In order to frame the issue of moral discernment in a less heated way, Williams is talking here not of sexuality, but of the manufacture and retention of weapons of mass destruction, against which Williams had campaigned for many years. ‘I believe it is impossible for a Christian to tolerate, let alone bless or even defend’ the possession of such weapons. However, ‘I at once have to recognise that Christians do it; not thoughtless, shallow, uninstructed Christians, but precisely those who make themselves accountable to the central truths of our faith…. I cannot at times believe that we are reading the same Bible; I cannot understand what it is that could conceivably speak of the nature of the Body of Christ in any defence of such strategy.’ But Williams knows that these are the people whom he meets at the Eucharist, who do indeed hear the same Scriptures as he does ‘and I am aware that they offer their discernment as a gift to the Body.’ So though Williams wants to argue against such views ‘with all my powers’, and believes that Christian witness to the world is weakened by the expression of them, ‘yet it seems I am forced to ask what there is in this position that I might recognise as a gift, as a showing of Christ.’
There will be limits to what can be tolerated, however, which when reached would justify a breaking of communion; the paradigmatic case is among the German churches in the 1930s. But that point will not be easy to discern in advance, and will not yet have been reached if ‘we can recognise that our partners in this conversation are speaking the same language and wrestling with the same given data of faith… We watch to see if our partners take the same kind of time, sense that they are under the same sort of judgement or scrutiny, approach the issue with the same attempt to be dispossessed by the truth they are engaging with.’ In the meantime ‘this leaves my own decisions to some extent under question.
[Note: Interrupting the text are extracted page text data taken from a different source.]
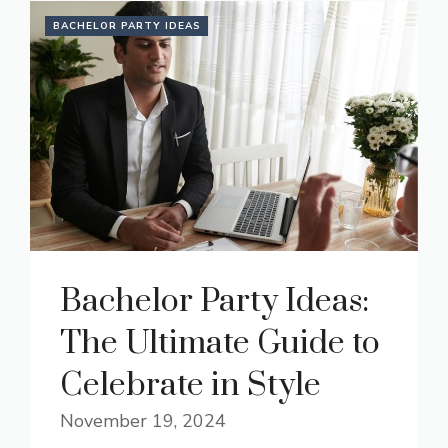
BACHELOR PARTY IDEAS
Bachelor Party Ideas:
The Ultimate Guide to
Celebrate in Style
November 19, 2024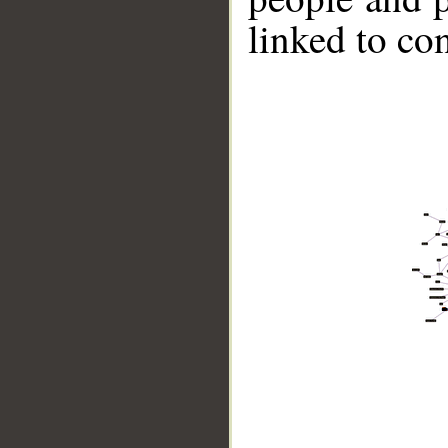
linked to co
I cannot have absolute subjective certainty that this is the only imaginable reading of the tradition’. If I still conclude that the brother and sister that I recognise is mistaken in their decision, and that that mistake is a deep and damaging one, then ‘I accept for myself the brokenness in the Body that this entails. These are my wounds; just as the one who disagrees with me is wounded by what they consider my failure or even betrayal’. So long as we have a language in common – and what Williams calls a ‘grammar of obedience’ – then to remain in communion is vital, despite the cost. The need is not for separation, or some other form of impaired fellowship, but ‘to turn away from the temptation to seek the purity and assurance of a community speaking with only one voice and embrace the reality of living in a communion that is fallible and divided.’
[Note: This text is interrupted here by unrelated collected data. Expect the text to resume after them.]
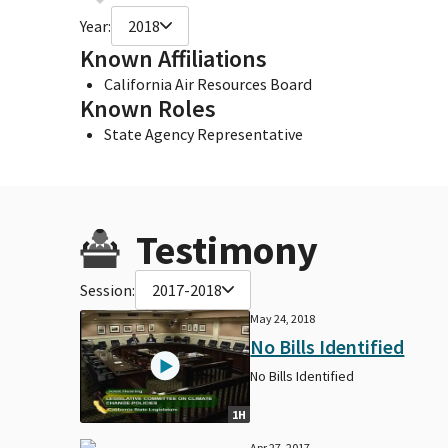
Year:
2018
Known Affiliations
California Air Resources Board
Known Roles
State Agency Representative
Testimony
Session:
2017-2018
May 24, 2018
No Bills Identified
No Bills Identified
1H
Apr 27, 2017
At Lambeth 1998 Williams was already known as a ally of gay and lesbian Anglicans, and his intervention was no doubt mostly read as a tacit rebuke to the conservatives. Yet, read without prejudice, it catches both sides in its net. In a diverse church, no-one should hope to avoid the hard work of dialogue, and its cost. If it really is the case that Anglicans can no longer recognise each other as members of the same Body, responding faithfully to the same data – and the situation cannot somehow be recovered – then the Communion will not survive in its current form, and will not deserve to.